Most passengers were sleeping when the crash occurred, having spent Friday night at the Mohegan Sun, a sprawling entertainment complex. One of them, Chung Ninh, said he was jolted awake by the impact and found himself surrounded by the dead and dying, some missing limbs. One woman died as he tried to help her escape the vehicle, Ninh said, describing in broken English his attempt to find her pulse. “I put my hand in the neck,” he said. “Nothing.”

Investigators said the bus slid on its side for about 300 feet down the highway after veering out of its lane and hitting a guardrail. It smashed into a heavy pole supporting a large highway sign, then kept sliding as the pole sheared off most of the roof like a can opener. The bus came to a stop with the pole still embedded in it.

“The truck perhaps struck the bus or at least started moving toward the bus,” said New York Police Commissioner Raymond Kelly, who gave a news briefing at the accident site.

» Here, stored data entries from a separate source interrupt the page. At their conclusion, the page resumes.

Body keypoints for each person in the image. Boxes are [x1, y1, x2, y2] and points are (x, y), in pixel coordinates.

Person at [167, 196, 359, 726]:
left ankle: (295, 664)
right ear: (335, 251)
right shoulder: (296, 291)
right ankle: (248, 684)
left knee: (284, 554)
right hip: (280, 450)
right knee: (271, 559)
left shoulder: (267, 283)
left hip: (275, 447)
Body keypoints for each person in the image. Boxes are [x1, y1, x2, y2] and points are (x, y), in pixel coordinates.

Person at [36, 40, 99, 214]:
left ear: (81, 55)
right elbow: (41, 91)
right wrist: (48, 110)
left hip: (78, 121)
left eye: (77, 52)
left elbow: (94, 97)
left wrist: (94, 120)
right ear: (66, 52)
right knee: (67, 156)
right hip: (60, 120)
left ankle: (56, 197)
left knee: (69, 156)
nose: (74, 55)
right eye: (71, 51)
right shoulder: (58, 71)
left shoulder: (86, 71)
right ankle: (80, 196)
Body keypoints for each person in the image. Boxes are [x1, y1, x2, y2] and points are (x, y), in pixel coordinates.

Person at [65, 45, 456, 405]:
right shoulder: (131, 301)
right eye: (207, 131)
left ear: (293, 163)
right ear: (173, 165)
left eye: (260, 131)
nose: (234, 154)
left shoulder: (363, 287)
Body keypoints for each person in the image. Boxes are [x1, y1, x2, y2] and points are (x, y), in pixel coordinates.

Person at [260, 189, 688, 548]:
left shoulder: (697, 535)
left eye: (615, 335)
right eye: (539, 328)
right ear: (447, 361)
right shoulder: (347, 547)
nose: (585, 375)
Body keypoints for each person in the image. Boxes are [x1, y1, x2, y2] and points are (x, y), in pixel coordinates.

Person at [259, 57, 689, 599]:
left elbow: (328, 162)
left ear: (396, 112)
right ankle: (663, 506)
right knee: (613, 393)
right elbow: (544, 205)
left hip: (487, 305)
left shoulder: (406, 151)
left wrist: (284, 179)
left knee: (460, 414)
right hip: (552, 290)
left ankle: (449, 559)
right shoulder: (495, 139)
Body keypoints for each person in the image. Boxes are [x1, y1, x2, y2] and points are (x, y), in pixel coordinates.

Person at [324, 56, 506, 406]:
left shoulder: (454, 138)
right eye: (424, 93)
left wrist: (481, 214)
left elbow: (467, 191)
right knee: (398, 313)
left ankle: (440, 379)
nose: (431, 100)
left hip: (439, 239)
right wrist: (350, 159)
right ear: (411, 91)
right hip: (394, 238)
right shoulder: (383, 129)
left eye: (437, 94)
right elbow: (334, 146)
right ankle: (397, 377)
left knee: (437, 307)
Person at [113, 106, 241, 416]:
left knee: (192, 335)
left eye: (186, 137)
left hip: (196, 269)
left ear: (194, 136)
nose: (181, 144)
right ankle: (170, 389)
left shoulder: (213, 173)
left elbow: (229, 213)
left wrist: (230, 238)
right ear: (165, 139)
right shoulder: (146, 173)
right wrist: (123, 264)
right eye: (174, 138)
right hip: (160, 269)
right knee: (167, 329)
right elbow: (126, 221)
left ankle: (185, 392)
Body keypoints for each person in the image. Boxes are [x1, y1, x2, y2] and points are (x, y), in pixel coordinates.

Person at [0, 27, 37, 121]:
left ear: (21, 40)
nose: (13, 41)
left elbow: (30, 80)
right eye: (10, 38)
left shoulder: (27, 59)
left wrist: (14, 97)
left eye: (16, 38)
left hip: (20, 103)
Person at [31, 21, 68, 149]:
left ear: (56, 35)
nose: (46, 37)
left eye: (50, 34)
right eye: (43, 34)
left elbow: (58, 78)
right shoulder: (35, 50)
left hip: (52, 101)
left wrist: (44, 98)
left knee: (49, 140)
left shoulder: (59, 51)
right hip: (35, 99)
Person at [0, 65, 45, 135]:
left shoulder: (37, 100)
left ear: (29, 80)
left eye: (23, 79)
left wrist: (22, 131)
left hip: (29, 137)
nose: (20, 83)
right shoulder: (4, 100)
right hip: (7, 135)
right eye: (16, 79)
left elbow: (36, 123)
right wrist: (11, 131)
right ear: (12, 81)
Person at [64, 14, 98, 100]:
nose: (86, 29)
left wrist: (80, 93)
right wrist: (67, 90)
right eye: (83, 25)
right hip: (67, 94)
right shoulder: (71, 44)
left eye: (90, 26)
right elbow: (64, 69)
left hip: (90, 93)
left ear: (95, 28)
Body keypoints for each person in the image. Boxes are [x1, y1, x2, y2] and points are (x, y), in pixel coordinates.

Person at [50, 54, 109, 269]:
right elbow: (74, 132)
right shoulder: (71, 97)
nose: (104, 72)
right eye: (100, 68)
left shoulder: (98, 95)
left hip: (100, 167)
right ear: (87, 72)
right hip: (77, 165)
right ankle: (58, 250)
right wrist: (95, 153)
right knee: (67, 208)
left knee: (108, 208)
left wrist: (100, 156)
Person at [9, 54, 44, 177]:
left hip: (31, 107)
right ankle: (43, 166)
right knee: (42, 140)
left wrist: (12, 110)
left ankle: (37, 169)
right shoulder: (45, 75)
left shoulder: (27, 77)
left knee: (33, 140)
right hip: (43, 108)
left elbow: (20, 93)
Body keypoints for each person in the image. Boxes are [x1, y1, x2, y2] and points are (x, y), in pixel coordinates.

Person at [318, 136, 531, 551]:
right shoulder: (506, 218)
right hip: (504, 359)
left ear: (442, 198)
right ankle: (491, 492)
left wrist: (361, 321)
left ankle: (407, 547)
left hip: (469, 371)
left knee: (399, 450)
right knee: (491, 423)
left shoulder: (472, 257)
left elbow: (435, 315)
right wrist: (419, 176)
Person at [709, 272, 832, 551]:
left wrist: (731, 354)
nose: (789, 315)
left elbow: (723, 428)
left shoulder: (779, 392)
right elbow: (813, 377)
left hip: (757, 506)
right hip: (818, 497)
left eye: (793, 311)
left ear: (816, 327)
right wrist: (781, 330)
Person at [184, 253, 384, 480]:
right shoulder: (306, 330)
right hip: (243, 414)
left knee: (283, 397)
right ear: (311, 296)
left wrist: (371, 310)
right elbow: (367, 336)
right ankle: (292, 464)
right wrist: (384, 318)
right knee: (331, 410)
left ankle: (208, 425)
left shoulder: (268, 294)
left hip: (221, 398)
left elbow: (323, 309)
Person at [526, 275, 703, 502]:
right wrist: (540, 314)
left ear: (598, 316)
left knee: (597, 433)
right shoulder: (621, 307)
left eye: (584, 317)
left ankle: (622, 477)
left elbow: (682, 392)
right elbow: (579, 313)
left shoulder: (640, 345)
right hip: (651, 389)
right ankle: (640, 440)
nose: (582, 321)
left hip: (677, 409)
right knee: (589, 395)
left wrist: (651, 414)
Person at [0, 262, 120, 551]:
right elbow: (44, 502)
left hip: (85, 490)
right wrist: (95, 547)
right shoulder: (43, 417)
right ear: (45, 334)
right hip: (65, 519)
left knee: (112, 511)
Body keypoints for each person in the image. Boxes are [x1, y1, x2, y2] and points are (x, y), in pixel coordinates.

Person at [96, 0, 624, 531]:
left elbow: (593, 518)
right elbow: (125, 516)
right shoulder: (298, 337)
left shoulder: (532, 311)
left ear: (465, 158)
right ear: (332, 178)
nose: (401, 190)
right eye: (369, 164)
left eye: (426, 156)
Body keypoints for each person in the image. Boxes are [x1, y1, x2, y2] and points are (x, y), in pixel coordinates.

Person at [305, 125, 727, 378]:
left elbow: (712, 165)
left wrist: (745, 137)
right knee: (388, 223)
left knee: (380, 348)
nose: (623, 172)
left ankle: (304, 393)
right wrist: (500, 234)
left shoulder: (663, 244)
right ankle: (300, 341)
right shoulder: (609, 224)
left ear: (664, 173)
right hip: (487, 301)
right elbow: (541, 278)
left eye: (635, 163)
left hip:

Police assigned Mandarin- and Cantonese-speaking officers to help victims’ family members, most of them Chinatown residents who speak little or no English.

World Wide Travel, based in Brooklyn, released a statement that it was cooperating with investigators. “We are heartbroken to report that several of our passengers lost their lives or were injured,” it said. “We are a family-owned company and realize words cannot begin to express our sorrow to the families of those who lost their lives or were injured in this tragic accident. Our thoughts and prayers are with them.”